Lettre à Nina

Il y a quelques années, j’ai rencontré une dame extraordinaire. Une « sacrée bonne femme » comme j’aimais lui dire. Nina a connu les camps, Auschwitz et surtout Dachau. Je l’ai aidée à mettre des mots sur cette histoire, la sienne et celles de tant de victimes. Aujourd’hui, alors que se déroule la cérémonie de commémoration à Auschwitz, je pense à elle, notre Babouchka. Je vous propose ce petit texte, paru dans D’Encre et de pierre. Nina fait partie des femmes auxquelles j’ai voulu rendre hommage.
« Je n’aime pas l’expression « devoir de mémoire ». Le seul « devoir », c’est d’enseigner et de transmettre. »
Simone Veil
En ce jour de 1939, la petite fille, comme tous les jours, sort de sa jolie maison bleue aux fenêtres ornées de fleurs. D’un signe de tête, elle salue les siens ; son père, qu’elle admire tant et sa mère, douce et forte, déjà attelée aux tâches de la ferme. Impatiente et le cœur léger, elle part pour l’école. Aujourd’hui encore, elle va retrouver Monsieur Chvatov, son maître, qui lui apporte tant. Il lui a donné le goût d’apprendre. Apprendre pour savoir, pour comprendre… Apprendre pour accepter, pour refuser… Apprendre pour se battre. En chemin, elle repense à cette jolie métaphore que son cher maître aime à utiliser : « Le manteau ne réchauffe pas : il protège la chaleur de votre corps. » Tout était donc en elle. La force et l’amour ; l’espoir et la révolte… Elle aime cette idée.
Mais quand elle arrive à l’école, c’est le chaos… Monsieur Chvatov n’est plus là. Il ne viendra plus. Des uniformes l’ont emmené loin, là-bas, dans la neige, la tourmente, et le froid. Lui et les siens. Ils ne reviendront pas. Alors, tout se déchaîne… C’est le début de la folie, de la souffrance et de la peur. La nuit tombe sur l’enfance de la petite fille. Demain sera fait de larmes, d’adieux, de sang. Adieu l’isba jolie, adieu le Bug, adieu Papa, adieu Maman…
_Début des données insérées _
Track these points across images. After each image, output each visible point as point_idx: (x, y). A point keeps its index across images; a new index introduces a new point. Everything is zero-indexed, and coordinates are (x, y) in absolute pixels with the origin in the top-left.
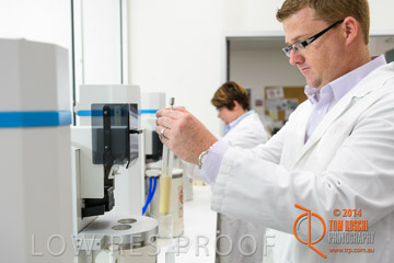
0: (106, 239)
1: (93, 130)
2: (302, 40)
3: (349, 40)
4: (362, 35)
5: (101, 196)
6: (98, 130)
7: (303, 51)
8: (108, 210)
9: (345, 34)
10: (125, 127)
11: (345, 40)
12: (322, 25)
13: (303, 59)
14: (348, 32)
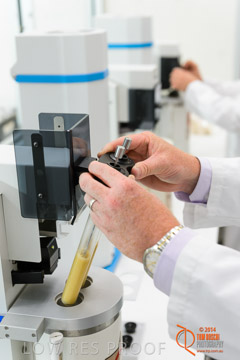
6: (27, 168)
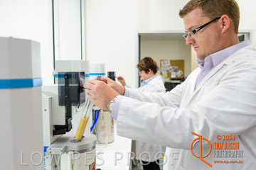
0: (66, 148)
1: (59, 87)
2: (193, 29)
3: (224, 30)
4: (234, 28)
5: (64, 123)
7: (194, 36)
8: (68, 131)
9: (221, 26)
10: (77, 85)
11: (221, 30)
12: (207, 20)
13: (194, 41)
14: (224, 25)
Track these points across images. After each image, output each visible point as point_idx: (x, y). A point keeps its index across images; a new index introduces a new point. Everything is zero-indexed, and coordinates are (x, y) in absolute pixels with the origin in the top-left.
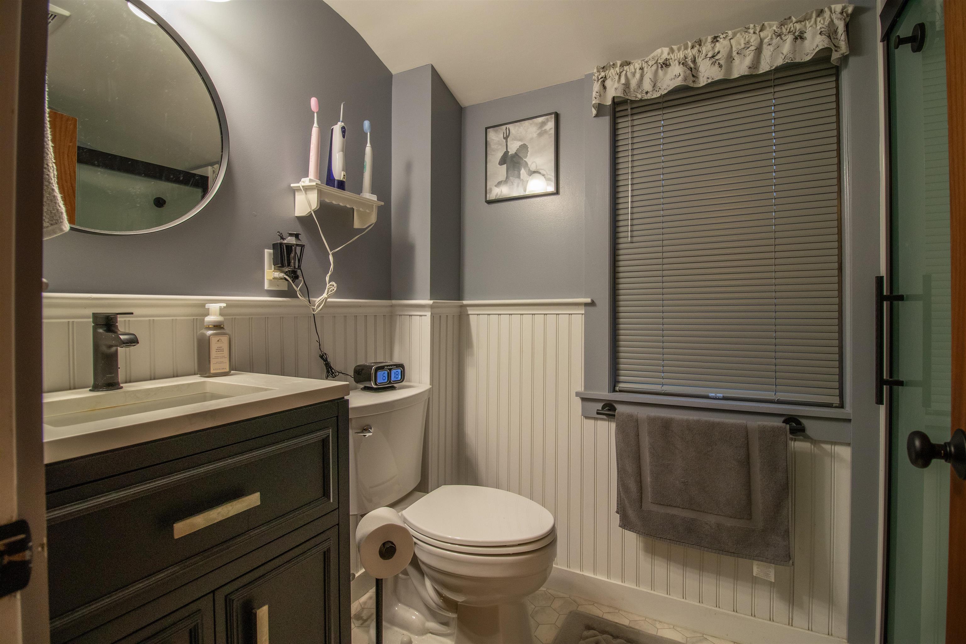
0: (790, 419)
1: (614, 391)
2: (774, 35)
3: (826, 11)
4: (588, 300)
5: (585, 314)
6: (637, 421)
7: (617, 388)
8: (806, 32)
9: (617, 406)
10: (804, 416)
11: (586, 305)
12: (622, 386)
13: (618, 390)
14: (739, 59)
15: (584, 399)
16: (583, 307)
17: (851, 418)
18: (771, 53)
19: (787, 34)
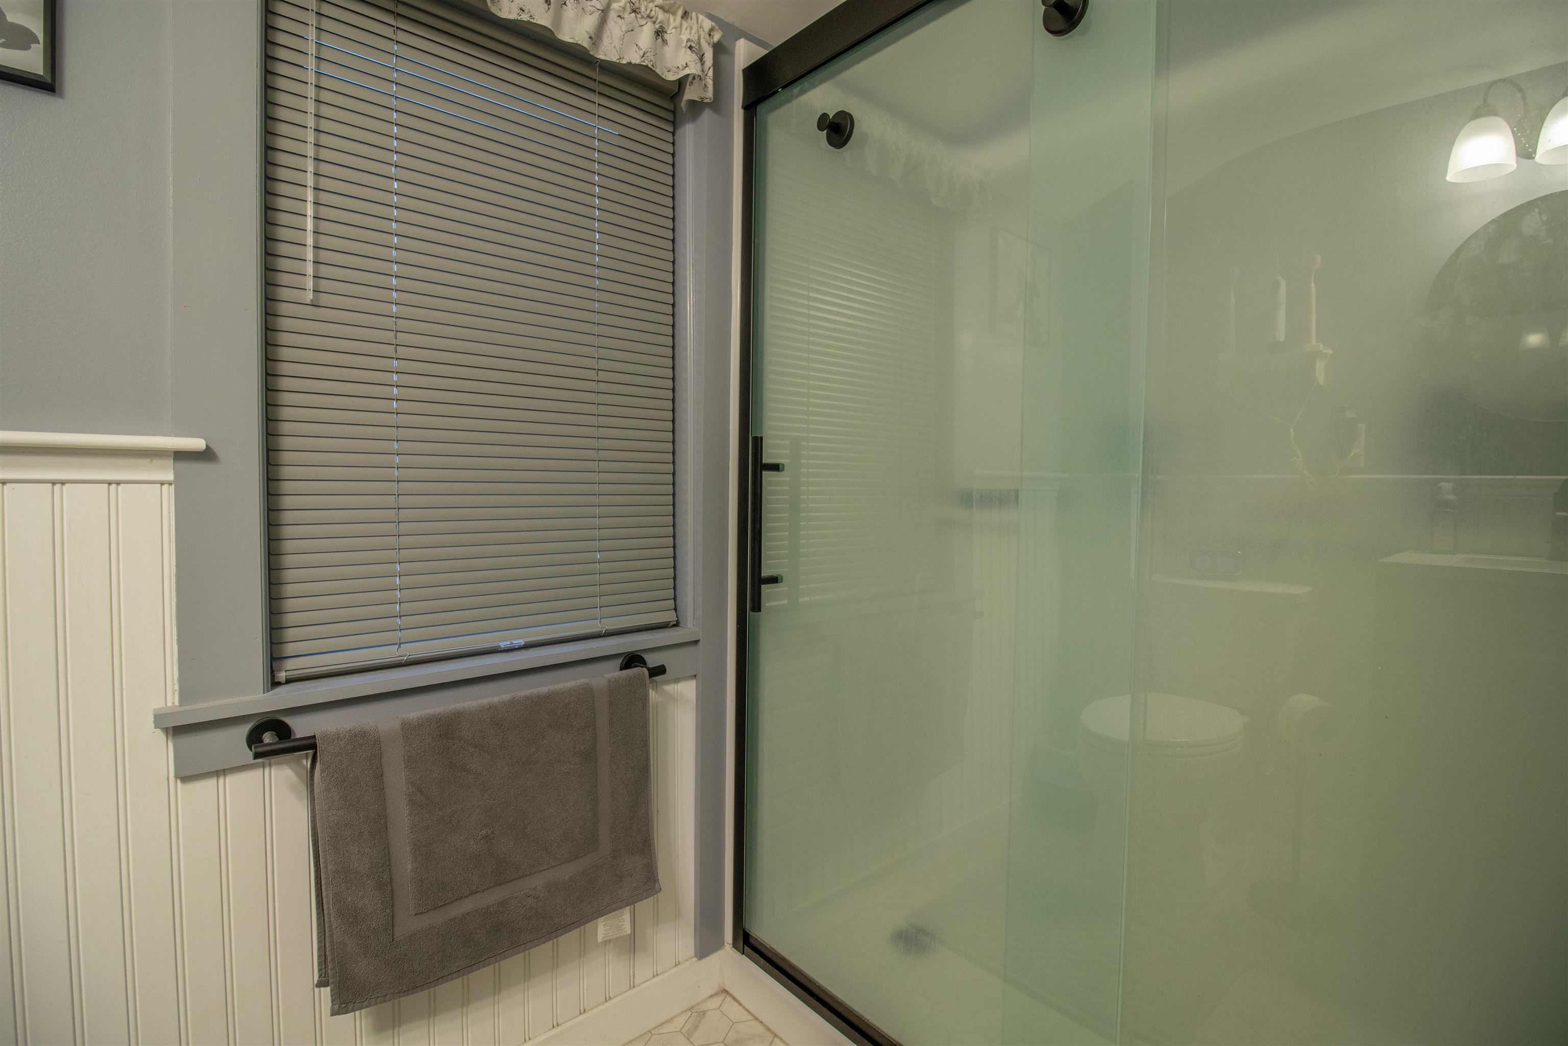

Monter dans ce train ; affronter la haine et le mépris. Ce voyage au rythme assourdissant, dans les plaintes et les hurlements. La petite fille se retrouve seule, dans cette fin du monde peuplée de silhouettes fantomatiques, comme elle, arrachées à la vie. Compagnons de misère, frères de l’horreur, sœurs de douleur… Résister, survivre, garder intacte cette étincelle d’espoir. Elle repense à Alexandre Chvatov, à ce qu’il lui a transmis. Elle retrouve le feu qui brûle en elle, elle l’entretient. Qu’il ne s’éteigne pas, jamais…
Aujourd’hui, la petite fille a 99 ans. Dans ses yeux, l’étincelle. Elle n’a jamais perdu son regard d’enfant. Elle a surmonté la haine et la douleur, le chagrin et la peur. Nina, mon amie, ne tremble plus. Nous serons vigilants ; et le Bug continuera de couler. Alexandre Chvatov a bien fait son travail. Tu es son porte-parole. Nous le serons aussi.
Merci.
D’encre et de pierre (extrait)
Et puis, je pense à Clara, mon arrière-grand-mère, disparue à Ravensbrück. Clara l’Anglaise, dont je suis tellement fière. Aujourd’hui, j’ai l’âge qu’elle avait lorsqu’elle a été déportée et assassinée. Depuis, je n’ai de cesse de lui rendre hommage, à elle et à ses compagnes et compagnons de misère. Parfois on me dit, certes gentiment, que, peut-être qu’il serait temps de « passer à autre chose ».
Et je pense à Ferrat :
« Mais qui donc est de taille à pouvoir m’arrêter… Je twisterais s’il fallait les twister Pour qu’un jour les enfants sachent qui vous étiez ».